◆ Task statement
All entries below need to be written out exactly, but without their pictures.

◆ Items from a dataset

++++++++++

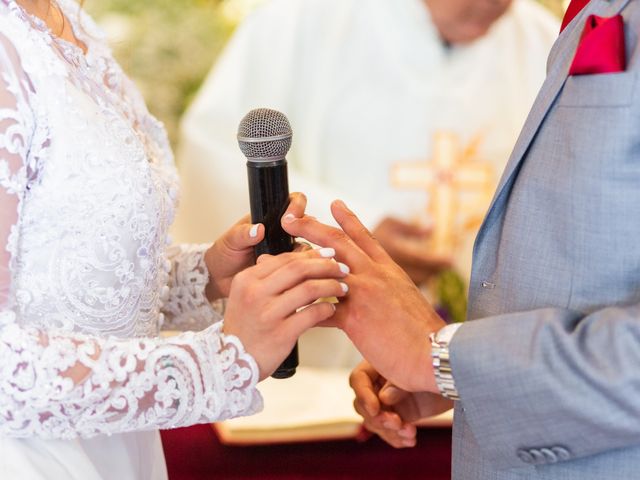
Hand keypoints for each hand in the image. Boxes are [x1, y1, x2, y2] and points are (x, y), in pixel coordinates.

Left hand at [204, 192, 306, 300]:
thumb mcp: (230, 241)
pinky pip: (302, 268)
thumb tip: (258, 229)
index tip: (291, 216)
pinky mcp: (288, 270)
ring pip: (307, 248)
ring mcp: (287, 251)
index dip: (296, 206)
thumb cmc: (225, 254)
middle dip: (307, 230)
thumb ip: (243, 233)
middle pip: (307, 225)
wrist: (221, 279)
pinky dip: (300, 269)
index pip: (292, 203)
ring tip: (290, 259)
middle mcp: (283, 233)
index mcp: (270, 219)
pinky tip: (292, 274)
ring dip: (303, 253)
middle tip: (295, 238)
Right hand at [223, 247, 349, 379]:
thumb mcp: (247, 295)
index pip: (285, 259)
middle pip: (298, 269)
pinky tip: (332, 308)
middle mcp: (255, 293)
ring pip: (308, 289)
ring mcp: (267, 314)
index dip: (311, 254)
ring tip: (342, 288)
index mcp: (247, 279)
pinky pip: (312, 315)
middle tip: (342, 268)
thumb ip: (269, 276)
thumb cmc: (246, 327)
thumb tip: (303, 255)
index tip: (329, 254)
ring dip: (331, 286)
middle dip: (326, 266)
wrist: (230, 364)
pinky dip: (327, 309)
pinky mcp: (280, 334)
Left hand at [283, 200, 445, 391]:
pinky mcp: (354, 317)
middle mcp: (375, 274)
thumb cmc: (422, 332)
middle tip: (290, 217)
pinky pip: (321, 309)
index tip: (333, 203)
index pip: (365, 237)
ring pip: (324, 268)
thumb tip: (378, 290)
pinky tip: (289, 305)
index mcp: (388, 269)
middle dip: (311, 227)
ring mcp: (363, 293)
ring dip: (296, 261)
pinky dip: (304, 307)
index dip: (348, 219)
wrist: (433, 352)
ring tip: (276, 257)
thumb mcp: (406, 299)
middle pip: (338, 243)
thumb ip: (388, 289)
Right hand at [350, 361, 452, 447]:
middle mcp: (379, 384)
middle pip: (362, 405)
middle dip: (378, 418)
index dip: (364, 395)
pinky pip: (388, 432)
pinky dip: (397, 438)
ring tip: (410, 433)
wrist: (456, 378)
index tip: (376, 409)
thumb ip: (397, 384)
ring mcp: (388, 402)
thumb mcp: (415, 373)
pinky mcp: (399, 416)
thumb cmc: (436, 367)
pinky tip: (410, 441)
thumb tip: (383, 398)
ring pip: (374, 422)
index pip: (358, 380)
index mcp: (378, 365)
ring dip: (390, 431)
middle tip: (397, 423)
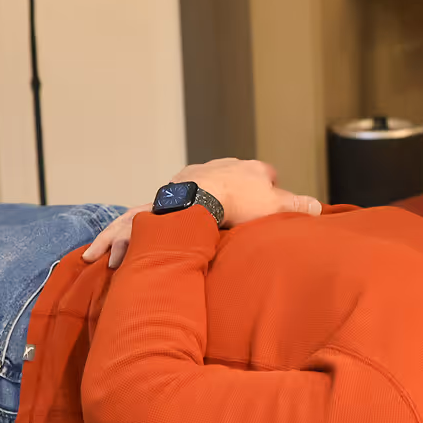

++++++++++

◆ Expected answer
Hand keypoints for each hand in the image. Boxes are [x1, y1, x2, y2] and points are (x, y), in pixel coordinates.

Left hand at [204, 192, 306, 300]:
thumb mcp: (230, 241)
pinky pip: (302, 268)
thumb tip: (258, 229)
index tip: (291, 216)
pinky mcp: (288, 270)
ring pip: (307, 248)
ring mcp: (287, 251)
index dip: (296, 206)
thumb cmc: (225, 254)
middle dip: (307, 230)
thumb ip: (243, 233)
middle pip: (307, 225)
wrist: (221, 279)
pinky dip: (300, 269)
index pip: (292, 203)
ring tip: (290, 259)
middle mcp: (283, 233)
index mcp: (270, 219)
pinky tip: (292, 274)
ring dip: (303, 253)
middle tip: (295, 238)
Right hand at [223, 247, 349, 379]:
thumb mcp: (247, 295)
index pip: (285, 259)
middle pip: (298, 269)
pinky tip: (332, 308)
middle mcp: (255, 293)
ring pip: (308, 289)
ring mcp: (267, 314)
index dip: (311, 254)
ring tip: (342, 288)
index mcp: (247, 279)
pinky pip: (312, 315)
middle tip: (342, 268)
thumb ip: (269, 276)
thumb cmc: (246, 327)
thumb tip: (303, 255)
index tip: (329, 254)
ring dip: (331, 286)
middle dip: (326, 266)
wrist: (230, 364)
pinky dip: (327, 309)
pinky mcp: (280, 334)
Left hand at [283, 200, 445, 391]:
pinky mcp: (354, 317)
middle mcp: (375, 274)
thumb cmc: (422, 332)
middle tip: (290, 217)
pinky pip: (321, 309)
index tip: (333, 203)
index pip: (365, 237)
ring pip: (324, 268)
thumb tip: (378, 290)
pinky tip: (289, 305)
index mcp: (388, 269)
middle dip: (311, 227)
ring mcp: (363, 293)
ring dip: (296, 261)
pinky dip: (304, 307)
index dip: (348, 219)
wrist: (433, 352)
ring tip: (276, 257)
thumb mcp: (406, 299)
middle pip: (338, 243)
thumb ip: (388, 289)
Right hand at [350, 361, 452, 447]:
middle mcp: (379, 384)
middle pip: (362, 405)
middle dip: (378, 418)
index dip: (364, 395)
pinky pip: (388, 432)
pinky dip: (397, 438)
ring tip: (410, 433)
wrist: (456, 378)
index tip: (376, 409)
thumb ip: (397, 384)
ring mcp: (388, 402)
thumb mcp: (415, 373)
pinky mcp: (399, 416)
thumb cmc: (436, 367)
pinky tip: (410, 441)
thumb tip: (383, 398)
ring pip: (374, 422)
index pip: (358, 380)
index mcp: (378, 365)
ring dip: (390, 431)
middle tip: (397, 423)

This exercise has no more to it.